Avec ce printemps d’élections et d’incertitudes européennes l’action européenne résolue de François Mitterrand offre un contraste saisissant. Et l’efficacité du trio Mitterrand-Kohl-Delors inspire une nostalgie certaine.
Ce numéro de la Lettre contient de nombreux et intéressants témoignages sur les convictions européennes précoces de François Mitterrand sur son action en tant que Premier secrétaire du Parti socialiste et sur son oeuvre en tant que Président, surtout de 1984 à 1992, du déblocage de Fontainebleau à la ratification du Traité de Maastricht. Qu’est-ce qui frappe, avec le recul de quelques années, dans sa politique ? D’abord, bien sûr la vision. Il savait où il allait et où il voulait conduire son pays. Ensuite la ténacité. Il lui en avait déjà fallu au sein du Parti socialiste pour imposer sa ligne. Cela n’était rien à côté de celle dont il dut faire preuve au fil des années et des Conseils européens pour surmonter des obstacles toujours renaissants, galvaniser les énergies, avancer. Négocier toujours, à dix, à douze, puis à quinze. Bloquer, rarement, négocier, toujours ; faire une concession, pour en entraîner une autre, des autres. Expliquer, convaincre, persuader. Tous les jours. Et garder le cap.

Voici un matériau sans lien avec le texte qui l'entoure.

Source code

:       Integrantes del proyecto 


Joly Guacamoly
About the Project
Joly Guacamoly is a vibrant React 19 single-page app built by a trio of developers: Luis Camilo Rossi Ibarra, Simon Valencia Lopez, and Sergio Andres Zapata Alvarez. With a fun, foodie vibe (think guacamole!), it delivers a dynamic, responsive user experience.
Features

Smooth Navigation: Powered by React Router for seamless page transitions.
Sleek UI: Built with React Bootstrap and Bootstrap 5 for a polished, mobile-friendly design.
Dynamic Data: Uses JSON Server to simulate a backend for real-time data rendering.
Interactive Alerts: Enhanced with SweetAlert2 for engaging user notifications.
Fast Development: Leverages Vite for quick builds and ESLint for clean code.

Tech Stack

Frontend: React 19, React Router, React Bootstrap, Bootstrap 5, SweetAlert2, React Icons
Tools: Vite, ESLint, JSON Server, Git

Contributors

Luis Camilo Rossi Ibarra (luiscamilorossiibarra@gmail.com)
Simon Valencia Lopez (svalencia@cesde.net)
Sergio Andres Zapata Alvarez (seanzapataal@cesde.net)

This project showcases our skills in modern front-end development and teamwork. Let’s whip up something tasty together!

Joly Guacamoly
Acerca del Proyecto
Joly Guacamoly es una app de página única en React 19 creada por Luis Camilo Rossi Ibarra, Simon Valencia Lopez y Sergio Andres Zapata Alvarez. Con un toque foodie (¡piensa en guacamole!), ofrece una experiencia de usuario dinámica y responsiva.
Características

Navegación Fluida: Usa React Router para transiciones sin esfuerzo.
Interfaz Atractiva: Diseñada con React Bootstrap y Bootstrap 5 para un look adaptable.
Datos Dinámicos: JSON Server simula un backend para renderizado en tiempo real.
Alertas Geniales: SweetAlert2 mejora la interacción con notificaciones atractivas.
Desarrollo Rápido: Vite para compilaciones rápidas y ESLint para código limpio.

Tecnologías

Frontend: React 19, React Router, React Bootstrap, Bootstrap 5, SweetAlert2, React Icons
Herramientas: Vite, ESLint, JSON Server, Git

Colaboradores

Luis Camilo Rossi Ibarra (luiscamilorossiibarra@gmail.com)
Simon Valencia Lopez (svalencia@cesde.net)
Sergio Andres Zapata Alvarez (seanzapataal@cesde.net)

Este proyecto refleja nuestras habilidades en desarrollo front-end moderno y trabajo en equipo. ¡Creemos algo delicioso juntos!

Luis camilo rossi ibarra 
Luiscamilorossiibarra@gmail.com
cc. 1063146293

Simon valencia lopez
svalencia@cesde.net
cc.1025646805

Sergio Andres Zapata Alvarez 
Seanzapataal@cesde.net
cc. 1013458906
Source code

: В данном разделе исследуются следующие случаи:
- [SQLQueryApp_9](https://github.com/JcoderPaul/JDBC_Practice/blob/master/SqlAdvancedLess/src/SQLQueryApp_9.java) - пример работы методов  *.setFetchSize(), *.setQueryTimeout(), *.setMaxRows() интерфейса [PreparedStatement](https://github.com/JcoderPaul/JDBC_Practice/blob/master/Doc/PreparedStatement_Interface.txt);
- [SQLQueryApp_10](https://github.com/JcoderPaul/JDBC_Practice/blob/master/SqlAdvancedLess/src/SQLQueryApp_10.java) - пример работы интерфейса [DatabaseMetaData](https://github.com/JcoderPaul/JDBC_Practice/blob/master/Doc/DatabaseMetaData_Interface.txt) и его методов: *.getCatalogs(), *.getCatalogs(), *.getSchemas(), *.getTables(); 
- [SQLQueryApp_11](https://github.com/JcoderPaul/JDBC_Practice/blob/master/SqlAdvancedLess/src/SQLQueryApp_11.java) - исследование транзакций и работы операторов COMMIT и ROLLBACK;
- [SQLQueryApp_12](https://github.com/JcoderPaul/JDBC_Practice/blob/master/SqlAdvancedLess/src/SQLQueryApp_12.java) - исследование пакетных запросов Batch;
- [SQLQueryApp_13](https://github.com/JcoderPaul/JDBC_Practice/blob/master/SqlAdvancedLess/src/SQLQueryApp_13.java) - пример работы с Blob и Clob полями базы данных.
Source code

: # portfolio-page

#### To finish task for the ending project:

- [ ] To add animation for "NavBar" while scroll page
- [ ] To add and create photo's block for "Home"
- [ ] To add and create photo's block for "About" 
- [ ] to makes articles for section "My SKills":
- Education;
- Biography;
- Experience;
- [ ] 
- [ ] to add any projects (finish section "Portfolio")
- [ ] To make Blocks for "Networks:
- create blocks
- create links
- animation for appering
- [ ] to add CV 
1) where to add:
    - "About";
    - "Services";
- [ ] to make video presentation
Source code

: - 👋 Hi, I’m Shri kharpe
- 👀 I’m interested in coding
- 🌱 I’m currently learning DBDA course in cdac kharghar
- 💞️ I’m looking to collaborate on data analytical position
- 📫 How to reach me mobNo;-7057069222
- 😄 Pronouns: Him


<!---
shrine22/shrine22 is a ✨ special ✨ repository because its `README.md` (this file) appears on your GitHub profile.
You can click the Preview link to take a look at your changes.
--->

Son courage aussi. En osant les symboles qui rendaient plus irréversible et mieux admise à chaque étape la réconciliation franco-allemande, condition du reste. Ayons en mémoire les grands gestes symbo- liques et fondateurs accomplis depuis une quarantaine d’années, de Reims à Verdun en passant par les Champs Élysées et Maastricht, osés alors que les opinions n’étaient pas tout à fait prêtes et devaient encore être convaincues, et qui ont préparé le bel accomplissement de ce 6 juin 2004.
En affrontant tel ou tel de ses pairs et pas uniquement Mrs Thatcher. En osant le référendum qui protégeait le Traité de Maastricht d’un retournement ultérieur d’opinion.
Vision, ténacité, courage. Mais j’ajouterai à ce triptyque que François Mitterrand n’a jamais opposé le projet européen et la France. Ni dans un sens – : ne pas freiner l’Europe au nom de la France. Ni dans l’autre : ne pas déprécier la France au nom de l’Europe. C’était chez lui charnel – le territoire, les électeurs, les « gens » -, historique – la continuité des siècles -, et politique : il était vigilant sur le maintien de la parité entre les quatre principaux pays au sein de l’Union. Une France forte dans une Europe forte : on le croyait quand il invoquait ces deux termes, car il savait parler avec justesse et émotion de l’une et de l’autre. Espérons que ce fil conducteur et cet esprit d’équilibre n’ont pas été perdus.
« Le Monde » a été trop souvent inéquitable avec François Mitterrand pour ne pas relever ce qu’il écrit le 5 juin, sous la plume de Henri de Bresson et Georges Marion, sur la prétendue non invitation, en juin 1994, de Helmut Kohl pour le cinquantième anniversaire de débarquement et objet d’une des multiples polémiques de la fin du second septennat. « De son temps, Helmut Kohl n’avait pas souhaité participer aux cérémonies commémoratives. En 1984, selon l’hebdomadaire Der Spiegel, l’ancien chancelier chrétien-démocrate avait estimé que ce n’était «pas une raison pour le chancelier allemand de faire la fête quand d’autres commémorent leur victoire dans une bataille où des dizaines de milliers d’Allemands ont trouvé la mort ». Dix ans plus tard, en 1994, l’absence du chancelier aux mêmes cérémonies avait soulevé une polémique. Une partie de la presse allemande, notamment Der Spiegel, avait soupçonné François Mitterrand d’avoir tenu l’Allemagne à l’écart. Cette version est aujourd’hui démentie par l’hebdomadaire, dans une version des faits confirmée par l’ancien Chancelier. M. Mitterrand avait fait sonder la chancellerie pour une éventuelle invitation, mais M. Kohl a refusé. « Nous ne voulons pas être invités», avait il fait savoir.